Wenn ich schon einen großen Teil meiner Freizeit auf der Couch vor dem Small Screen verbringe, dann lohnt sich dafür ein eigenes Blog. Ich gehörte schon immer zu denjenigen, die Fernsehen als legitimes Hobby betrachteten

Bitte beachtet auch die Hinweise zum Ungang mit Spoilern hier im Blog!
Wer sich fragt, nach welchen Maßstäben ich meine Bewertungen vergebe, kann das hier nachlesen


16 April 2006

Zu Tode verwaltet - Commander in Chief

Es gibt Fernesehserien, die fangen gut und interessant an, entwickeln sich aber nicht so toll (fast alles, was länger als fünf Staffeln läuft). Und es gibt Fernsehserien, die nicht so toll anfangen, aber nach hinten hinaus phänomenal werden (die meisten Star Trek Serien). Und dann gibt es noch Serien, die Potential habe, das sie niemals entfalten dürfen.
Commander in Chief ist sicherlich eine Serie der letzteren Kategorie. Es geht hauptsächlich um die erste weibliche Vize-Präsidentin der USA - die sich plötzlich als erste weibliche Präsidentin der USA wiederfindet. In der Hauptrolle: Geena Davis.Die Serie fing vielversprechend an - fand ich. Die entsprechenden Bosse des US-Senders ABC waren anderer Meinung. Der ausführende Produzent wurde ersetzt, ein alter Hase - Steven Bochco - sollte die Show retten. Zu dem Zeitpunkt waren etwa sechs Folgen fertig und allenfalls zwei davon ausgestrahlt worden ... und Bochco rettet: fast der gesamte Writer-Stab wurde gehen gelassen. Schnell wurden diverse Nebenfiguren rausgeschrieben. Mitsamt ihren Darstellern, die allesamt hochkarätig genug waren (= mal 'ihre eigene Show' hatten), um später die Serie gewaltig aufzuwerten: z.B. Bosco aus Third Watch und Terri Bauer aus 24. Scnell wurde eine der Hauptfiguren 'neu erfunden' (SPOILER: Der Hauptgegenspieler der präsidentin - bisher 'unangenehme, aber eherenwert' bekam eine Vergangenheit als Rassist untergeschoben). Schnell wurden Bochcos Familienmitglieder angeworben (in einer Folge tauchten gleich drei Bochcos in den Credits auf ...).
Aber auch unter Bochco sank das Schiff weiter.
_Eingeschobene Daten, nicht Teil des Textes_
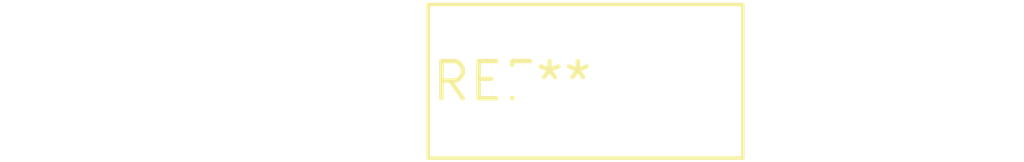
<source format=kicad_pcb>
(kicad_pcb (version 20240108) (generator pcbnew)

  (general
    (thickness 1.6)
  )

  (paper "A4")
  (layers
    (0 "F.Cu" signal)
    (31 "B.Cu" signal)
    (32 "B.Adhes" user "B.Adhesive")
    (33 "F.Adhes" user "F.Adhesive")
    (34 "B.Paste" user)
    (35 "F.Paste" user)
    (36 "B.SilkS" user "B.Silkscreen")
    (37 "F.SilkS" user "F.Silkscreen")
    (38 "B.Mask" user)
    (39 "F.Mask" user)
    (40 "Dwgs.User" user "User.Drawings")
    (41 "Cmts.User" user "User.Comments")
    (42 "Eco1.User" user "User.Eco1")
    (43 "Eco2.User" user "User.Eco2")
    (44 "Edge.Cuts" user)
    (45 "Margin" user)
    (46 "B.CrtYd" user "B.Courtyard")
    (47 "F.CrtYd" user "F.Courtyard")
    (48 "B.Fab" user)
    (49 "F.Fab" user)
    (50 "User.1" user)
    (51 "User.2" user)
    (52 "User.3" user)
    (53 "User.4" user)
    (54 "User.5" user)
    (55 "User.6" user)
    (56 "User.7" user)
    (57 "User.8" user)
    (58 "User.9" user)
  )

  (setup
    (pad_to_mask_clearance 0)
    (pcbplotparams
      (layerselection 0x00010fc_ffffffff)
      (plot_on_all_layers_selection 0x0000000_00000000)
      (disableapertmacros false)
      (usegerberextensions false)
      (usegerberattributes false)
      (usegerberadvancedattributes false)
      (creategerberjobfile false)
      (dashed_line_dash_ratio 12.000000)
      (dashed_line_gap_ratio 3.000000)
      (svgprecision 4)
      (plotframeref false)
      (viasonmask false)
      (mode 1)
      (useauxorigin false)
      (hpglpennumber 1)
      (hpglpenspeed 20)
      (hpglpendiameter 15.000000)
      (dxfpolygonmode false)
      (dxfimperialunits false)
      (dxfusepcbnewfont false)
      (psnegative false)
      (psa4output false)
      (plotreference false)
      (plotvalue false)
      (plotinvisibletext false)
      (sketchpadsonfab false)
      (subtractmaskfromsilk false)
      (outputformat 1)
      (mirror false)
      (drillshape 1)
      (scaleselection 1)
      (outputdirectory "")
    )
  )

  (net 0 "")

  (footprint "C_Disc_D10.5mm_W5.0mm_P5.00mm" (layer "F.Cu") (at 0 0))

)

</source>
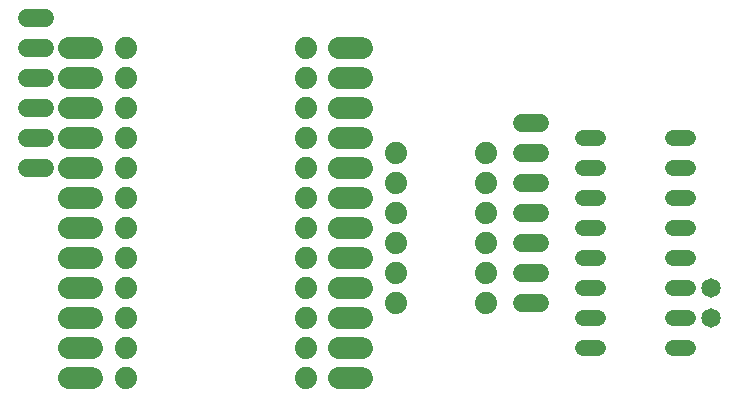
<source format=gbr>
G04 EAGLE Gerber RS-274X export*
G75*
%MOMM*%
%FSLAX34Y34*%
%LPD*%
%INTop Copper*%
%IPPOS*%
%AMOC8*
5,1,8,0,0,1.08239X$1,22.5*%
G01*
%ADD10C,1.879600*%
%ADD11C,1.651000*%
%ADD12C,1.320800*%
%ADD13C,1.524000*%
%ADD14C,1.879600*%


D10*
X107950Y24130D03*
X107950Y49530D03*
X107950Y74930D03*
X107950Y100330D03*
X107950Y125730D03*
X107950Y151130D03*
X107950Y176530D03*
X107950Y201930D03*
X107950Y227330D03*
X107950Y252730D03*
X107950Y278130D03*
X107950Y303530D03*
X260350Y303530D03*
X260350Y278130D03*
X260350Y252730D03*
X260350Y227330D03*
X260350Y201930D03*
X260350Y176530D03*
X260350Y151130D03*
X260350Y125730D03*
X260350Y100330D03*
X260350Y74930D03*
X260350Y49530D03*
X260350Y24130D03*
D11*
X603250Y100330D03*
X603250Y74930D03*
D12*
X508254Y49530D02*
X495046Y49530D01*
X495046Y74930D02*
X508254Y74930D01*
X508254Y201930D02*
X495046Y201930D01*
X495046Y227330D02*
X508254Y227330D01*
X508254Y100330D02*
X495046Y100330D01*
X495046Y125730D02*
X508254Y125730D01*
X508254Y176530D02*
X495046Y176530D01*
X495046Y151130D02*
X508254Y151130D01*
X571246Y227330D02*
X584454Y227330D01*
X584454Y201930D02*
X571246Y201930D01*
X571246Y176530D02*
X584454Y176530D01*
X584454Y151130D02*
X571246Y151130D01*
X571246Y125730D02*
X584454Y125730D01*
X584454Y100330D02*
X571246Y100330D01*
X571246Y74930D02*
X584454Y74930D01*
X584454Y49530D02*
X571246Y49530D01*
D13*
X39370Y201930D02*
X24130Y201930D01*
X24130Y227330D02*
X39370Y227330D01*
X39370Y252730D02*
X24130Y252730D01*
X24130Y278130D02*
X39370Y278130D01*
X39370Y303530D02*
X24130Y303530D01*
X24130Y328930D02*
X39370Y328930D01*
X443230Y87630D02*
X458470Y87630D01*
X458470Y113030D02*
X443230Y113030D01*
X443230Y138430D02*
X458470Y138430D01*
X458470Y163830D02*
X443230Y163830D01*
X443230Y189230D02*
X458470Y189230D01*
X458470Y214630D02*
X443230Y214630D01*
X443230Y240030D02*
X458470Y240030D01*
D10*
X412750Y214630D03*
X336550Y214630D03*
X412750Y189230D03*
X336550Y189230D03*
X412750Y163830D03*
X336550Y163830D03*
X412750Y138430D03*
X336550Y138430D03*
X412750Y113030D03*
X336550Y113030D03*
X412750Y87630D03*
X336550Y87630D03*
D14*
X79248Y303530D02*
X60452Y303530D01*
X60452Y278130D02*
X79248Y278130D01*
X79248Y252730D02*
X60452Y252730D01*
X60452Y227330D02*
X79248Y227330D01*
X79248Y201930D02*
X60452Y201930D01*
X60452Y176530D02*
X79248Y176530D01*
X79248Y151130D02*
X60452Y151130D01*
X60452Y125730D02*
X79248Y125730D01*
X79248Y100330D02*
X60452Y100330D01*
X60452Y74930D02*
X79248Y74930D01*
X79248Y49530D02*
X60452Y49530D01*
X60452Y24130D02*
X79248Y24130D01*
X289052Y24130D02*
X307848Y24130D01*
X307848Y49530D02*
X289052Y49530D01*
X289052Y74930D02*
X307848Y74930D01*
X307848Y100330D02*
X289052Y100330D01*
X289052Y125730D02*
X307848Y125730D01*
X307848Y151130D02*
X289052Y151130D01*
X289052Y176530D02*
X307848Y176530D01*
X307848Y201930D02*
X289052Y201930D01*
X289052Y227330D02*
X307848Y227330D01*
X307848Y252730D02*
X289052Y252730D01*
X289052Y278130D02*
X307848Y278130D01*
X307848Y303530D02*
X289052Y303530D01*
M02*

</source>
Also ging auch er von Bord. Kassiert, wie der erste Produzent (der aber immerhin auch Serienschöpfer ist) weiter sein Geld ...
Commander in Chief startete als eine vielversprechende Serie, die ein weites Spektum des politischen Lebens der USA abdeckte. Mittlerweile liegt der Fokus eher auf der Familie der Präsidentin. Ich fürchte mich vor dem, was dem nächsten Showrunner einfallen mag.
Wengistens hat das Elend wohl bald ein Ende - eine Verlängerung für die nächste Season erscheint bei den momentanen Zuschauerzahlen eher unwahrscheinlich.